In September, Glasgow climbers were shocked and saddened by the sudden death of Colin Grant. Colin had been a lifelong mountaineer with a seemingly ageless capacity for climbing and hill walking. Colin was well into his third round of Munros and still climbed to a high standard. In his mid sixties he made ascents of modern Scottish classics such as Prophecy of Drowning (E2) on Pabbay and Gemini (VI,6) on Ben Nevis – big impressive routes that climbers many years younger would be delighted to add to their tick list.
In the 1970s Colin pioneered winter climbing in the Bridge of Orchy hills, often in the company of Colin Stead. The two Colins added the classic lines of Slow March and Far West Buttress to the North-East Coire of Beinn and Dothaidh, and were first to climb routes on Meall Bhuidhe (The Circus) and on Creag Coire an Dothaidh (BO Buttress ascended the same day as Salamander Gully by Ken Crocket and John Hutchinson). Colin also paired up with Ian Fulton to climb Second Coming, the first winter route on the very impressive Creag an Socach, as well as adding the rarely climbed Central Grooves to nearby Ben Cruachan.
Further afield in the Central Highlands, Colin made the first winter ascent of Slab Rib Variation on the First Platform of Ben Nevis with Colin Stead and added the quasi-classic Turf Walk to Aonach Mor with Roger Everett. Colin also visited the remote and enigmatic Maiden Crag on Ben Alder with Chris Rice and Roger Webb to add Nightshift (probably unrepeated).
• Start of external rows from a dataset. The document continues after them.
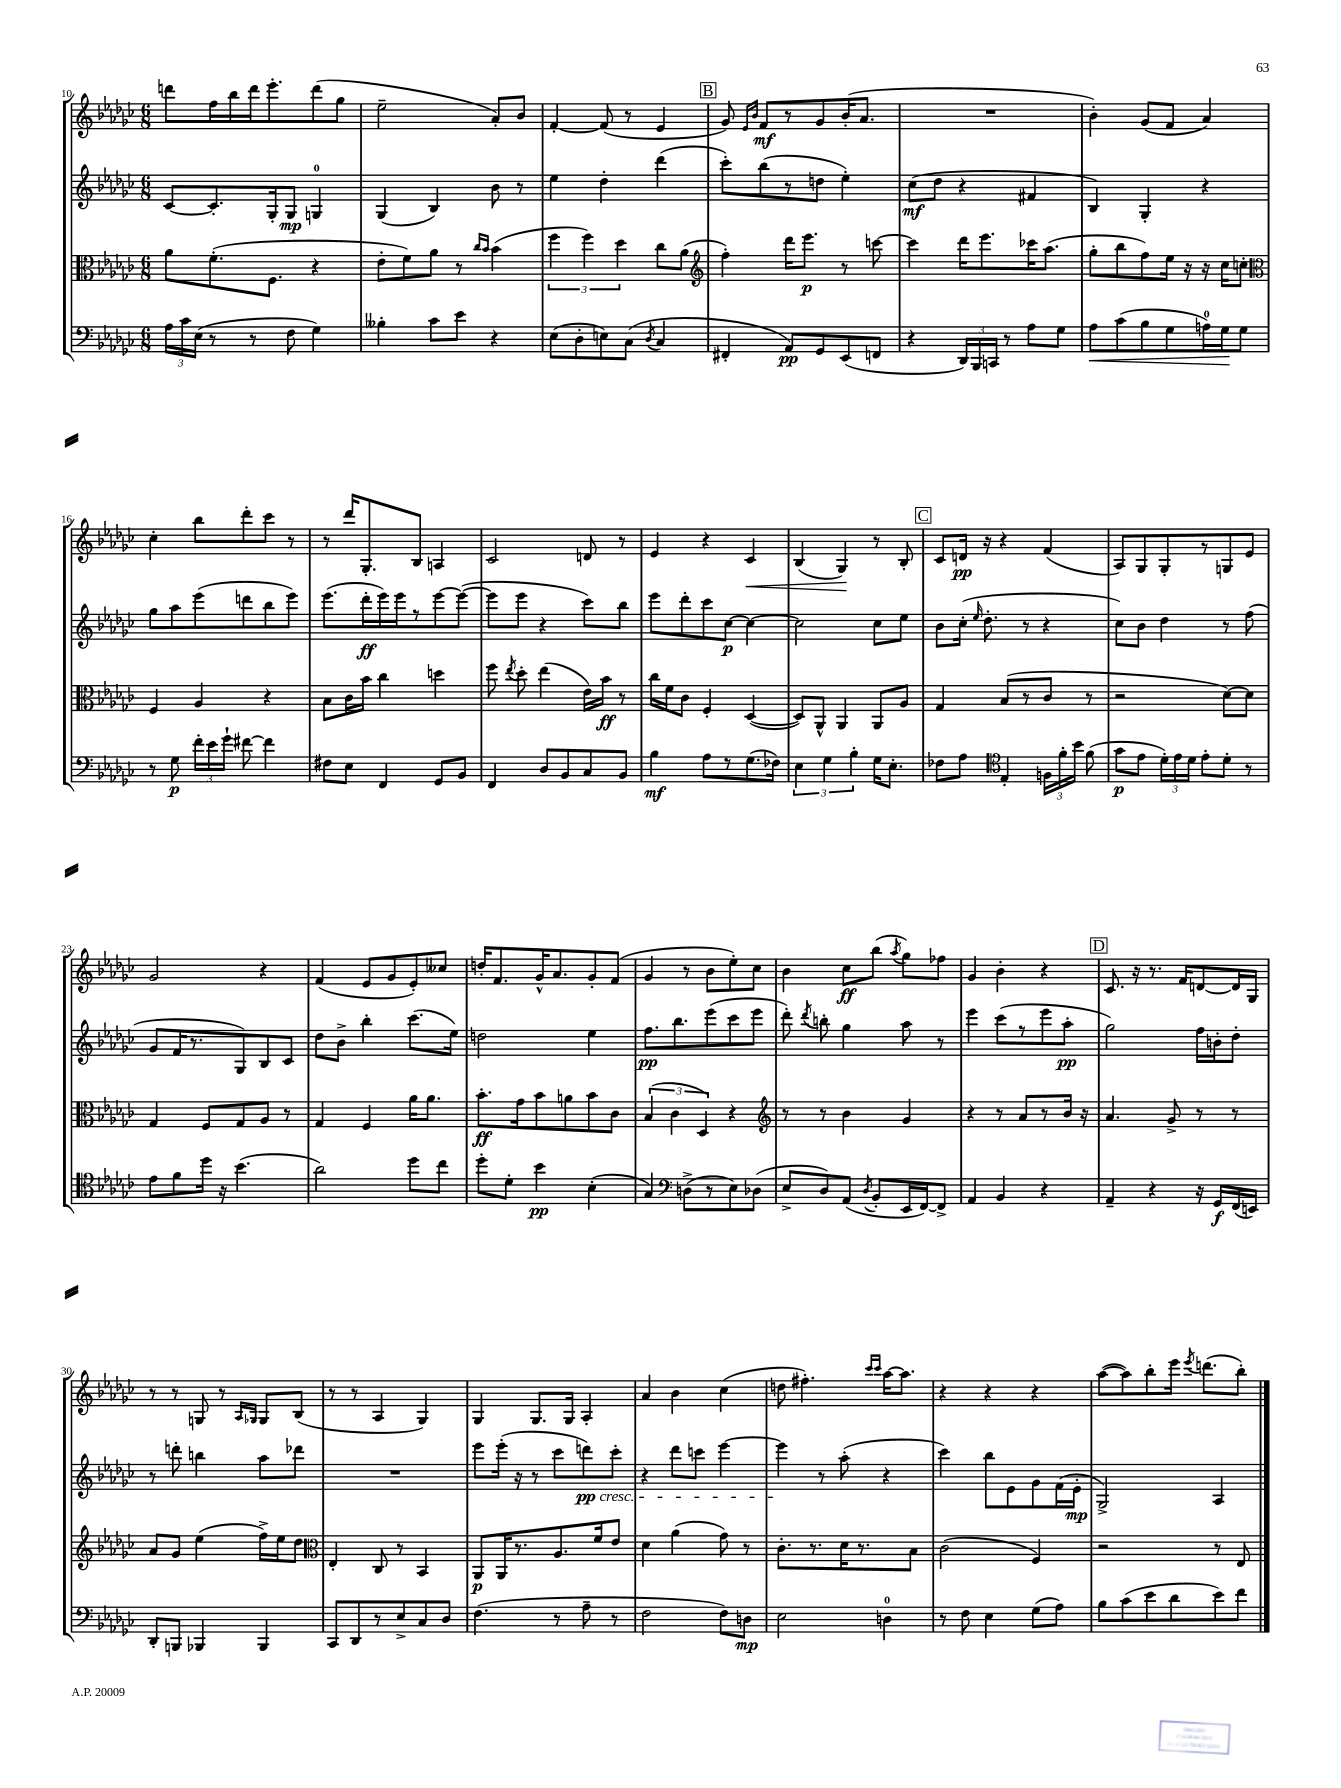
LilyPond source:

<<
\new StaffGroup <<
\new Staff = "s0" {
    \clef treble \key ges \major \numericTimeSignature \time 6/8
    \autoBeamOff d'''8[ f''16 bes''16 d'''16 ees'''8.-. d'''8( ges''8] |
    ees''2-- aes'8[-.) bes'8] |
    f'4~-. f'8( r8 ees'4 |
    \mark \markup { \box "B" } ges'8) \grace { ees'16[ bes'16] } f'8[\mf r8 ges'8 bes'16-.( aes'8.] |
    R2. |
    bes'4-.) ges'8[( f'8] aes'4) |
    ces''4-. bes''8[ des'''8-. ces'''8] r8 |
    r8 des'''16[ ges8.-. bes8] a4 |
    ces'2 d'8 r8 |
    ees'4 r4 ces'4\< |
    bes4( ges4\!) r8 bes8-. |
    \mark \markup { \box "C" } ces'8[ d'16]\pp r16 r4 f'4( |
    aes8[) ges8 ges8-. r8 g8 ees'8] |
    ges'2 r4 |
    f'4( ees'8[ ges'8 ees'8-.) ceses''8] |
    d''16[-. f'8. ges'16-^ aes'8. ges'8-. f'8]( |
    ges'4 r8 bes'8[ ees''8-.) ces''8] |
    bes'4 ces''8[\ff bes''8]( \acciaccatura { aes''8 } ges''8[) fes''8] |
    ges'4 bes'4-. r4 |
    \mark \markup { \box "D" } ces'8. r16 r8. f'16[ d'8~ d'16 ges16] |
    r8 r8 g8 r8 \grace { aes16[ ges16] } ges8[ bes8]( |
    r8 r8 aes4 ges4) |
    ges4 ges8.[ ges16] aes4-. |
    aes'4 bes'4 ces''4( |
    d''8 fis''4.-.) \grace { ces'''16[ ces'''16] } aes''16[~ aes''8.] |
    r4 r4 r4 |
    aes''8[~( aes''8) bes''8-. ees'''16] \acciaccatura { ees'''8 } d'''8.[( bes''8]-.) \bar "|." |
}
\new Staff = "s1" {
    \clef treble \key ges \major \numericTimeSignature \time 6/8
    \autoBeamOff ces'8[~ ces'8.-. ges16-. ges8]\mp g4-0 |
    ges4( bes4) bes'8 r8 |
    ees''4 des''4-. des'''4( |
    \mark \markup { \box "B" } ces'''8[-.) bes''8( r8 d''8] ees''4-.) |
    ces''8[\mf( des''8] r4 fis'4 |
    bes4) ges4-. r4 |
    ges''8[ aes''8 ees'''8( d'''8 bes''8 ees'''8]) |
    ees'''8.[( des'''16-.\ff ees'''16) ees'''16 r8 ees'''8~ ees'''8]~( |
    ees'''8[ ees'''8] r4 ces'''8[) bes''8] |
    ees'''8[ des'''8-. ces'''8 ces''8]~\p ces''4~ |
    ces''2 ces''8[ ees''8] |
    \mark \markup { \box "C" } bes'8[ ces''16]-.( \grace { ees''16 } des''8.-. r8 r4 |
    ces''8[) bes'8] des''4 r8 f''8( |
    ges'8[ f'16 r8. ges8) bes8 ces'8] |
    des''8[ bes'8]-> bes''4-. ces'''8.[( ees''16]) |
    d''2 ees''4 |
    f''8.[\pp bes''8. ees'''8( ces'''8 ees'''8] |
    des'''8-.) \acciaccatura { des'''8 } b''8-. ges''4 aes''8 r8 |
    ees'''4 ces'''8[( r8 ees'''8 aes''8]-.\pp |
    \mark \markup { \box "D" } ges''2) f''16[ b'16-. des''8]-. |
    r8 d'''8-. b''4 aes''8[ des'''8] |
    R2. |
    ees'''8[ ees'''16]-.( r16 r8 ces'''8[ d'''8\pp\cresc) ces'''8]-. |
    r4 des'''8[ c'''8] ees'''4~ |
    ees'''4\! r8 aes''8-.( r4 |
    ces'''4) bes''8[ ees'8 ges'8 f'16( ees'16]-.\mp |
    ges2->) aes4 \bar "|." |
}
\new Staff = "s2" {
    \clef alto \key ges \major \numericTimeSignature \time 6/8
    \autoBeamOff aes'8[ f'8.-.( f8.] r4 |
    ees'8[-. f'8) aes'8] r8 \grace { ces''16[ bes'16] } bes'4( |
    \tuplet 3/2 { f''4 f''4) des''4 } ces''8[ aes'8]( |
    \mark \markup { \box "B" } \clef treble f''4-.) des'''16[ ees'''8.]\p r8 c'''8~ |
    c'''4 des'''16[ ees'''8. ces'''16 aes''8.]( |
    ges''8[-. bes''8 f''8) ees''16] r16 r16 ces''16[ c''8]-. |
    \clef alto f4 aes4 r4 |
    bes8[ ces'16 bes'16] ces''4 d''4 |
    f''8 \acciaccatura { ees''8 } des''8-. ees''4( ees'16[) bes'16]\ff r8 |
    ces''16[ f'16 ces'8] f4-. des4~( |
    des8[) aes,8]-^ aes,4 aes,8[ aes8] |
    \mark \markup { \box "C" } ges4 bes8[( r8 ces'8] r8 |
    r2 des'8[~) des'8] |
    ges4 f8[ ges8 aes8] r8 |
    ges4 f4 aes'16[ aes'8.] |
    bes'8.[-.\ff ges'16 bes'8 a'8 bes'8 ces'8] |
    \tuplet 3/2 { bes4( ces'4 des4) } r4 |
    \clef treble r8 r8 bes'4 ges'4 |
    r4 r8 aes'8[ r8 bes'16] r16 |
    \mark \markup { \box "D" } aes'4. ges'8-> r8 r8 |
    aes'8[ ges'8] ees''4( f''16[->) ees''16 des''8] |
    \clef alto ees4-. ces8 r8 bes,4 |
    aes,8[\p aes,16 r8. aes8. f'16 ees'8] |
    des'4 aes'4( ges'8) r8 |
    ces'8.[-. r8. des'16 r8. bes8] |
    ces'2( f4) |
    r2 r8 ees8 \bar "|." |
}
\new Staff = "s3" {
    \clef bass \key ges \major \numericTimeSignature \time 6/8
    \autoBeamOff \tuplet 3/2 { aes16[ ces'16 ees16]( } r8 r8 f8 ges4) |
    beses4-. ces'8[ ees'8] r4 |
    ees8[( des8-. e8) ces8]( \acciaccatura { des8 } ces4 |
    \mark \markup { \box "B" } fis,4-. aes,8[\pp) ges,8 ees,8( f,8] |
    r4 \tuplet 3/2 { des,16[) bes,,16 c,16] } r8 aes8[ ges8] |
    aes8[\< ces'8( bes8 ges8 a16-0) ges16\! ges8] |
    r8 ges8\p \tuplet 3/2 { f'16[-. ees'16 ges'16]-! } fis'8~ fis'4 |
    fis8[ ees8] f,4 ges,8[ bes,8] |
    f,4 des8[ bes,8 ces8 bes,8] |
    bes4\mf aes8[ r8 ges8.( fes16]) |
    \tuplet 3/2 { ees4 ges4 bes4-. } ges16[ ees8.]-. |
    \mark \markup { \box "C" } fes8[ aes8] \clef tenor ees4-. \tuplet 3/2 { f16[ f'16-. bes'16] } f'8( |
    ges'8[\p ees'8] \tuplet 3/2 { des'16[-.) ees'16 des'16] } ees'8[-. des'8]-. r8 |
    ees'8[ f'8 des''16] r16 bes'4.( |
    aes'2) des''8[ ces''8] |
    des''8[-. des'8]-. bes'4\pp bes4-.( |
    ges4) \clef bass d8[->( r8 ees8) des8]( |
    ees8[-> des8) aes,8]( \acciaccatura { des8 } bes,8[-. ees,16 f,16~) f,8]-> |
    aes,4 bes,4 r4 |
    \mark \markup { \box "D" } aes,4-- r4 r16 ges,16[\f f,16( e,16]) |
    des,8[-. b,,8] bes,,4 bes,,4 |
    ces,8[ des,8 r8 ees8-> ces8 des8] |
    f4.( r8 aes8-- r8 |
    f2 f8[) d8]\mp |
    ees2 d4-0 |
    r8 f8 ees4 ges8[( aes8]) |
    bes8[ ces'8( ees'8 des'8 ees'8) f'8] \bar "|." |
}
>>
>>
\layout { \context { \Score currentBarNumber = #10 } }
A committed family man, there was far more to Colin than climbing. Gifted academically, Colin studied Chemical Engineering at Strathclyde University and then worked in industry for a time, before returning to Strathclyde as a lecturer. He became head of the Chemical Engineering Department in 1987 and held that post for 20 years, making him the longest serving departmental head in the history of the University, before becoming the Dean of the Engineering Faculty. Colin was awarded many professional honours and was highly respected by colleagues and students alike.
Colin was not one to suffer fools gladly, but he would always challenge with a mischievous twinkle in his eye. When I was in my mid-twenties I remember him bending my ear on a journey up to Creag Meagaidh that I was paid too much (rates for Petroleum Engineers are typically more than Chemical Engineers), but on the hill he was fast, focused and good company. After climbing North Pillar (the only route on the Post Face that Colin hadn’t climbed) in double quick time, we were wondering what to do next when Colin suggested that we attempt the imposing feature to the right of Trespasser Buttress in the Inner Corrie. Buttons (III,4) was one of my first new winter routes in Scotland, and full credit goes to Colin for spotting the ingenious line that was far more straightforward than it had any right to be.
Colin was a stalwart of the Rannoch Mountaineering Club, organising all their overseas climbing trips, and was a role model for not growing old. Somehow, Colin gracefully maintained the energy and capacity of youth and it is difficult to believe that he is no longer with us. I for one will miss Colin at the SMC dinner next month, as he always made a point of seeking me out for some playful banter and figurative poke in the ribs. Colin will be greatly missed.